Paving slabs ‘clear the air’

Prosperous city streets may be "paved with gold" but researchers in the Netherlands have developed a far more environmentally friendly alternative.


A street in the town of Hengelo, in the eastern province of Overijssel, will be paved with stones that can purify the air, according to their creators at the University of Twente.

Researchers in the university’s concrete research laboratory said they have developed paving stones with a top layer that contains titanium dioxide.

When exposed to sunlight, it can convert nitrogen oxide from exhaust fumes into small amounts of nitrates. It is then hoped that rainfall will wash the streets clean.

The technology is based on a Japanese invention, but the university developed a way to use smaller quantities of titanium dioxide to achieve the desired effect, significantly cutting the cost of the paving stones.

Professor Jos Brouwers, the scientist heading the project, told edie the team had calculated the level of nitrates likely to be produced, and said it is not expected to reach harmful levels.

“We can make overall computations from how much nitrates is formed on an average rainfall level and it will be well below the health standard requirements, which are in Holland 25 parts per million in water,” he said.

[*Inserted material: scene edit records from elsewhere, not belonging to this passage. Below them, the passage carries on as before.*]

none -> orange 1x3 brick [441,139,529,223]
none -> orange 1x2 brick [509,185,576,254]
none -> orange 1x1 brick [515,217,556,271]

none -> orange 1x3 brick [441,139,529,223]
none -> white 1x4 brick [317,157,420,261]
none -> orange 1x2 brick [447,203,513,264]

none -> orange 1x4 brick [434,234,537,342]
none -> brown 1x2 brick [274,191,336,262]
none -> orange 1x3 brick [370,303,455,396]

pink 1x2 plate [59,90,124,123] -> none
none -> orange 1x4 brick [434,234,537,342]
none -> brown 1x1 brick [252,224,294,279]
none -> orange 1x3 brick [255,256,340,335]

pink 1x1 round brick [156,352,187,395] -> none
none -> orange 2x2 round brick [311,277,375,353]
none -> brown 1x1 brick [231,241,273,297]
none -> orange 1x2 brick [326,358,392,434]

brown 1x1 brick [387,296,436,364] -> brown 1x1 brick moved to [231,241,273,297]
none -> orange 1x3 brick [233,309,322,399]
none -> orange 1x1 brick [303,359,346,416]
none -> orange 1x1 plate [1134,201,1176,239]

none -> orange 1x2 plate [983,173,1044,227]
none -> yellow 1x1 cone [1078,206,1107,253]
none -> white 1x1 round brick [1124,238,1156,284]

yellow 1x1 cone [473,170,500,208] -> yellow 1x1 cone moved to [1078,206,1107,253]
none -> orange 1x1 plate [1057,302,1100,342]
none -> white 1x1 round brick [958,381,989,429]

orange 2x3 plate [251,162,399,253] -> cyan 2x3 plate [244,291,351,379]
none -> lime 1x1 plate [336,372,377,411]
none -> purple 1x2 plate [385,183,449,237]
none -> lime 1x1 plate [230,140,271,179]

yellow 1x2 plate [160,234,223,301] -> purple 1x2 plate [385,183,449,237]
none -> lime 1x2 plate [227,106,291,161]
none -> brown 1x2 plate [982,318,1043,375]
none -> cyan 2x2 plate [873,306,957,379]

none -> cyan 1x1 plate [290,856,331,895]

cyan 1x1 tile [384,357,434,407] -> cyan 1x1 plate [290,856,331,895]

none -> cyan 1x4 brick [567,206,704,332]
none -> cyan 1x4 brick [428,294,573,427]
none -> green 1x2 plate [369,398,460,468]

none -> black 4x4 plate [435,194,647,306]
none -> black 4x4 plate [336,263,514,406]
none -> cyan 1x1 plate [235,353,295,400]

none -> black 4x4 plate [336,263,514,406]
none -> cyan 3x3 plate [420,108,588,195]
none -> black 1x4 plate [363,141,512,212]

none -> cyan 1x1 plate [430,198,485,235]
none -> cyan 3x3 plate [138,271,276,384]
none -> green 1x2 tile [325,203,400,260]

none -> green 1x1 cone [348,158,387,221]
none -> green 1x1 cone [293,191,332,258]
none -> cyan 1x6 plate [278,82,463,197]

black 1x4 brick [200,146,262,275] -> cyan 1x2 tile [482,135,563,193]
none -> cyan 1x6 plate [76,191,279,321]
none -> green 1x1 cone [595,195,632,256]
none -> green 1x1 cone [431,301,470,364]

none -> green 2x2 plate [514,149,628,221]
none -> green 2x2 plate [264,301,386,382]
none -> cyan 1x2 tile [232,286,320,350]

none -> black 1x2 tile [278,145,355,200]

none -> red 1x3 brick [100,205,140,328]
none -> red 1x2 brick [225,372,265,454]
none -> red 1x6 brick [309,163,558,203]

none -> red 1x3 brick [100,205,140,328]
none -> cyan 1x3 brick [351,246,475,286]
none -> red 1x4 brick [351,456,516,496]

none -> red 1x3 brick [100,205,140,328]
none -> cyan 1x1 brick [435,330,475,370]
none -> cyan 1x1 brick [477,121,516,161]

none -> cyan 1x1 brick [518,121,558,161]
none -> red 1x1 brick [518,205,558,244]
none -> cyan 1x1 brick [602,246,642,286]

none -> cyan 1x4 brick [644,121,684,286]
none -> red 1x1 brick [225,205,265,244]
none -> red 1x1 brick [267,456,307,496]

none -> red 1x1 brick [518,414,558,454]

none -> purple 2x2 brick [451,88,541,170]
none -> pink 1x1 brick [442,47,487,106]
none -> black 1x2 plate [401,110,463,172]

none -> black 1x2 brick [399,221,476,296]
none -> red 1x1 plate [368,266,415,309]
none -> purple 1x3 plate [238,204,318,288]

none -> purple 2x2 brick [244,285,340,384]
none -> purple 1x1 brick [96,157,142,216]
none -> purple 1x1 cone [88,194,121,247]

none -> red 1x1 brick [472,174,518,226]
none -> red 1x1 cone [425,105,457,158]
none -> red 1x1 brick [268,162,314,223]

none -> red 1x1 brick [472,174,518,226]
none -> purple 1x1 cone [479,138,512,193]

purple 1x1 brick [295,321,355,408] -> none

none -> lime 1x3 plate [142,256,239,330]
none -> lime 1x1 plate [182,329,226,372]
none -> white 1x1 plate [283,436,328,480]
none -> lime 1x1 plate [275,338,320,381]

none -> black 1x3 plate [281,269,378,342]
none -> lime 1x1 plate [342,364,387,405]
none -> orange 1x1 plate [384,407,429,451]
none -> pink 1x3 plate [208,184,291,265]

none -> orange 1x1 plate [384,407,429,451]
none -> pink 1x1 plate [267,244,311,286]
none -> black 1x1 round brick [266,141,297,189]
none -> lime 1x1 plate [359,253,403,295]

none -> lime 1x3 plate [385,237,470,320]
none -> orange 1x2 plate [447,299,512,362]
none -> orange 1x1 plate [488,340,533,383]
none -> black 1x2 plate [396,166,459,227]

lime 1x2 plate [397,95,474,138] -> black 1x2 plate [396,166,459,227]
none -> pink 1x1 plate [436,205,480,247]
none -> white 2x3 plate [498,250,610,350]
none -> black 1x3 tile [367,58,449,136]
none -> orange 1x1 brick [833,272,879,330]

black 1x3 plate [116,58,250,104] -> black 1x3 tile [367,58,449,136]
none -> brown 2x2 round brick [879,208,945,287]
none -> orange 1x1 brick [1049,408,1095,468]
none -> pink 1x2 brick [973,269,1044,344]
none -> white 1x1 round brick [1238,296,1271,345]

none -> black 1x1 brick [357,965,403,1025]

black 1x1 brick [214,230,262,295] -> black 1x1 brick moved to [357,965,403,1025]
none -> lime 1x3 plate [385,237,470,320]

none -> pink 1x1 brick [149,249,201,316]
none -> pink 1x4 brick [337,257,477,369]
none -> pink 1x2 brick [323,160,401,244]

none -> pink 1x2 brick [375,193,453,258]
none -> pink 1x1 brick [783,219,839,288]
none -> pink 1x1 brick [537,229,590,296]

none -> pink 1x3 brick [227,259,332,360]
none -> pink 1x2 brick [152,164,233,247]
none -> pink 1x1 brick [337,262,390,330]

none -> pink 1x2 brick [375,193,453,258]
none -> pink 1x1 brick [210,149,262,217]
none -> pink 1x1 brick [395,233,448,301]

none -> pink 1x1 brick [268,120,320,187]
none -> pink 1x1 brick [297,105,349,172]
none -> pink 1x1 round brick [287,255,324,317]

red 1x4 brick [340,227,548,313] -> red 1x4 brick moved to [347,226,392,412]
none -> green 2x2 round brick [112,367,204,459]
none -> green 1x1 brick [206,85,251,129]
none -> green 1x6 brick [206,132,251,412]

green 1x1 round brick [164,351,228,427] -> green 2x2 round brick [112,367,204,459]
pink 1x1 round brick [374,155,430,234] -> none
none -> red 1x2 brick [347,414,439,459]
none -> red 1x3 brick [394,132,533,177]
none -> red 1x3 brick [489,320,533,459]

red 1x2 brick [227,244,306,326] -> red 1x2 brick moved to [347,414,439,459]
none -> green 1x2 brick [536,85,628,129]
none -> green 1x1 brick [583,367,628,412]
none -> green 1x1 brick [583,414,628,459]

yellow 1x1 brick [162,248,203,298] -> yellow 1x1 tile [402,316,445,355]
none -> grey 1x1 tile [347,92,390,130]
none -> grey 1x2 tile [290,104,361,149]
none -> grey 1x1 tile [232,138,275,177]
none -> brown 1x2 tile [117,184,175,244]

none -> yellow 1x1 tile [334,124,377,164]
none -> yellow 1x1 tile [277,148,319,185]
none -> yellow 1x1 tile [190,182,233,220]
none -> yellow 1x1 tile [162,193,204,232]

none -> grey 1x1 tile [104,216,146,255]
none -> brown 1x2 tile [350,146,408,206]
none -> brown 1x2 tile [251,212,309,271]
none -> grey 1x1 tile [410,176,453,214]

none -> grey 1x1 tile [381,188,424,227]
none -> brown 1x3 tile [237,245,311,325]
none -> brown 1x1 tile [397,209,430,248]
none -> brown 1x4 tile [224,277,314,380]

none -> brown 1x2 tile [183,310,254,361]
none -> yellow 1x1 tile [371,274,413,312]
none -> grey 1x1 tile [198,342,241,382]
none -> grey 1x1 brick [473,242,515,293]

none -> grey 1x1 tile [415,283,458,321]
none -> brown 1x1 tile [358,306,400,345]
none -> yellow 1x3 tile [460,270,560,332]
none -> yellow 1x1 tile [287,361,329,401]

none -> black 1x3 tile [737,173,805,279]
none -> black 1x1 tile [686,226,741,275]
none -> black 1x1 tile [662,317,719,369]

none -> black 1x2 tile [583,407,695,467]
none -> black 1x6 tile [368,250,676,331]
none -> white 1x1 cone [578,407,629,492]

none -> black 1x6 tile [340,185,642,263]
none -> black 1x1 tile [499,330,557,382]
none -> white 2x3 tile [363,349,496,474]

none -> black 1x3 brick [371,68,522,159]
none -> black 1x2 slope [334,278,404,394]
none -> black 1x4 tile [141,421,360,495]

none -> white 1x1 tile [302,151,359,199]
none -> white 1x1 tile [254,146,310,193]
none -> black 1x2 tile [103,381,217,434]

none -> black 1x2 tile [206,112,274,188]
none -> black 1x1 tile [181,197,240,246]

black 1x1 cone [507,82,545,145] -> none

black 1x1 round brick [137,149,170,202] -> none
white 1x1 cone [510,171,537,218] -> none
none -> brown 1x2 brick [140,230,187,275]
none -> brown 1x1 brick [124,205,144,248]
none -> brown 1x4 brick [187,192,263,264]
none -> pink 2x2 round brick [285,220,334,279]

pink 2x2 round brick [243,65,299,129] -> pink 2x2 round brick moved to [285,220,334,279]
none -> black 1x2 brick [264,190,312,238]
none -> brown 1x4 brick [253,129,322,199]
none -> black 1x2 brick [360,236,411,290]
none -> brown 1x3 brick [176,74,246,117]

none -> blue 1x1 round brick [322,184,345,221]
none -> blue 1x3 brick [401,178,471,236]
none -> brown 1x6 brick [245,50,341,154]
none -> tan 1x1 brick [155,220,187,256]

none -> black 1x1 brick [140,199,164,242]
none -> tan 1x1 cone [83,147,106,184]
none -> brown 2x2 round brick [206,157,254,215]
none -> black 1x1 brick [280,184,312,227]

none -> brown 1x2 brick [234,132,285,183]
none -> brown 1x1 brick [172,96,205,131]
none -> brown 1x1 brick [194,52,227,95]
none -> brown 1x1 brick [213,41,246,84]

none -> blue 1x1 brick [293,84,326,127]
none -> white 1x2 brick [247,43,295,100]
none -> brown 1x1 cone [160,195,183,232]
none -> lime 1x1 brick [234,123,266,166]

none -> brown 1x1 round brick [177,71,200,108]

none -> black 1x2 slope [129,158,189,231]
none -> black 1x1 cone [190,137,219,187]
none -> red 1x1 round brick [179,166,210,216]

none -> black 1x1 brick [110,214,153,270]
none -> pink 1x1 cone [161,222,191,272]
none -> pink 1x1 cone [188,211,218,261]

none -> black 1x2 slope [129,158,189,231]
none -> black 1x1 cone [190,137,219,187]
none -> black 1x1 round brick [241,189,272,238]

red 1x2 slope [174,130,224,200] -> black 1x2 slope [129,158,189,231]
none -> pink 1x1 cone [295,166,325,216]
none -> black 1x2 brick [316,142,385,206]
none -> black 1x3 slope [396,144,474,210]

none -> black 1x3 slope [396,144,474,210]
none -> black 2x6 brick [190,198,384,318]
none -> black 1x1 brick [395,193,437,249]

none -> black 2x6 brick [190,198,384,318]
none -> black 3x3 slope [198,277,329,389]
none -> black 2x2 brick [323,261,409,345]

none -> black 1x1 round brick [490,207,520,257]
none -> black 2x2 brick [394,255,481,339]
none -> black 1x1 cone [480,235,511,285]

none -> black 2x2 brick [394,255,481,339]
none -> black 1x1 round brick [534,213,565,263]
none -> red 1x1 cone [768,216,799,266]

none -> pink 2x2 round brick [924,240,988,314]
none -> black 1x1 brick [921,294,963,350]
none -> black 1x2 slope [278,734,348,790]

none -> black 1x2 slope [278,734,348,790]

The performance of the stones is expected to vary depending on the amount of sunlight, but it is hoped that the trial, which will start at the end of the year, will prove they can work even on cloudy days.

Professor Brouwers said: “You need daylight, and more particularly the UV component of the daylight.

“On sunny days the activity will be higher than on the cloudy days but even on cloudy days the activity per square metre is high enough.”

The team will monitor air pollution levels before the stones are in place, and begin taking measurements early next year after the stones are laid, with the first test results expected around summer.

If they prove successful and gain government approval, Professor Brouwers said he hoped they would one day be used in more polluted cities such as Amsterdam, Utrecht and La Hague.